While I have not been shy about introducing my kids to pro-wrestling, there is an aspect of it I'd like to keep them away from for a while: deathmatches. What is a deathmatch? It is one of the most violent kinds of matches you can wrestle in. Wrestlers are beaten and brutalized with 2x4s, barbed wire, glass, and everything in between. There is blood and carnage and, to put it mildly, it is not for the faint of heart.
I'd use that same terminology to describe Bring Her Back. The sophomore film from the Danny and Michael Philippou is about two foster kids who find that their new foster mom is harboring a dark secret. The movie is bloody, violent, and disturbing. There is bodily harm that is so visceral that it had me squirming in my seat in discomfort. It only makes sense that the two dudes who did that also have a taste for the deathmatch.
The brothers have been filming a documentary about deathmatch culture. But why just film it? Why not live it?

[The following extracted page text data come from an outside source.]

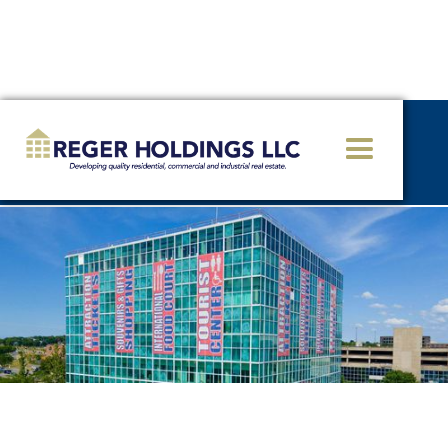
<< GO BACK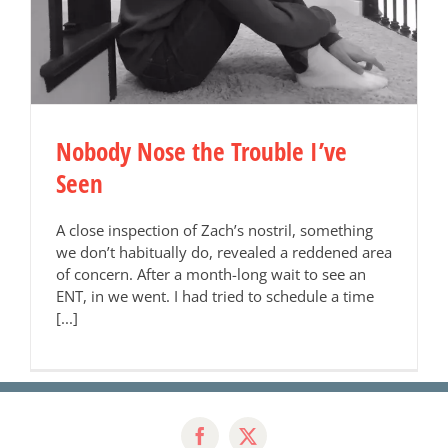
Nobody Nose the Trouble I’ve
Seen
A close inspection of Zach’s nostril, something
we don’t habitually do, revealed a reddened area
of concern. After a month-long wait to see an
ENT, in we went. I had tried to schedule a time
[...]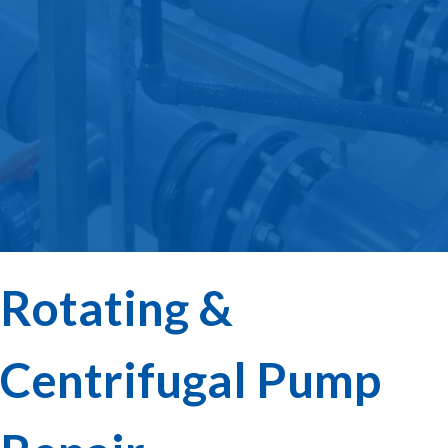
Rotating &
Centrifugal Pump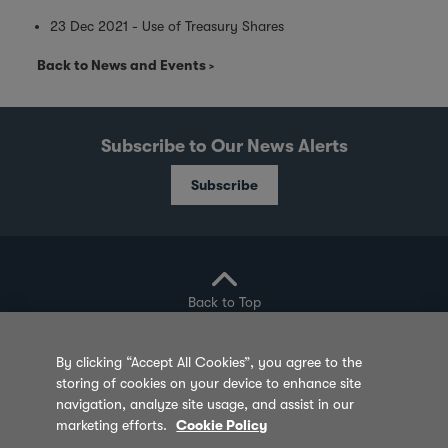
23 Dec 2021 - Use of Treasury Shares
Back to News and Events
Subscribe to Our News Alerts
Subscribe
Back to Top
By clicking “Accept All Cookies”, you agree to the
storing of cookies on your device to enhance site
Privacy Policy
Cookie Policy
Sitemap
navigation, analyze site usage, and assist in our
marketing efforts.
Cookie Policy
Terms of Use
Feedback
Contact Us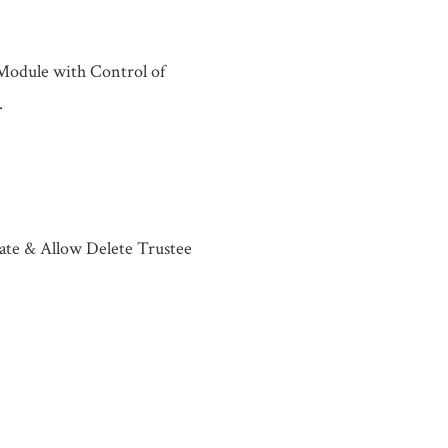
 Module with Control of
.
ate & Allow Delete Trustee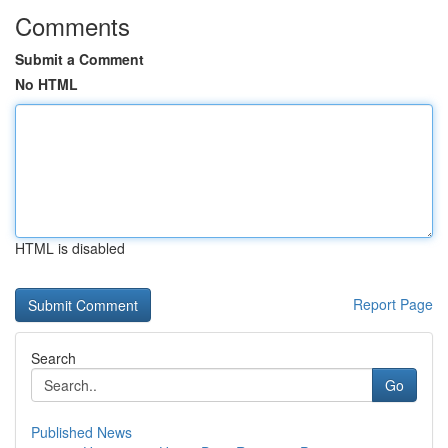
Comments
Submit a Comment
No HTML
HTML is disabled
Report Page
Search
Go
Published News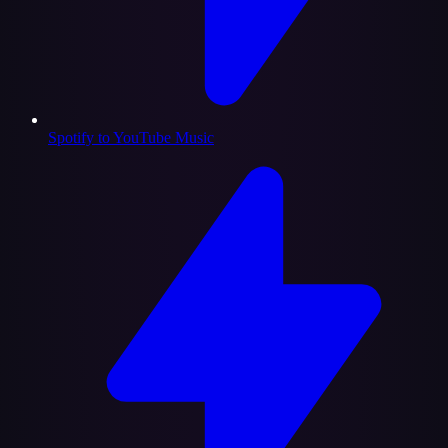
Spotify to YouTube Music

I presume that was a question that Michael asked, because this weekend he took part in a GCW (Game Changer Wrestling) event in Mexico. The director didn't just make an appearance or hop on a microphone, though. He wrestled. In a deathmatch. And then he shared a clip (I'll post it below; it's not terrible, but don't watch it if you are particularly squeamish).
Seeing someone like this go to these lengths for a wrestling documentary is wild. Deathmatches are no joke! People who fight in them can end up literally scarred for life. Some of the people who participate in them the most are missing teeth and often look like their bodies are barely holding together. But they are also devoted and passionate. The big companies will do deathmatches sometimes, but they are often a bit more sanitized. The guys who do it often, the ones the Philipous are presumably documenting, aren't in it to get rich and famous. They do it cause they love it.
I don't watch a ton of deathmatches. I'm certainly not sitting my kids down to one anytime soon. But I respect the hell out of what the Philipous are doing. They are approaching this with love and respect as well. They are taking it seriously. I'm sure that was the case before one of them stepped into the ring, but if you want to show someone that you respect what they do, why not do it by getting slammed through barbed wire and glass?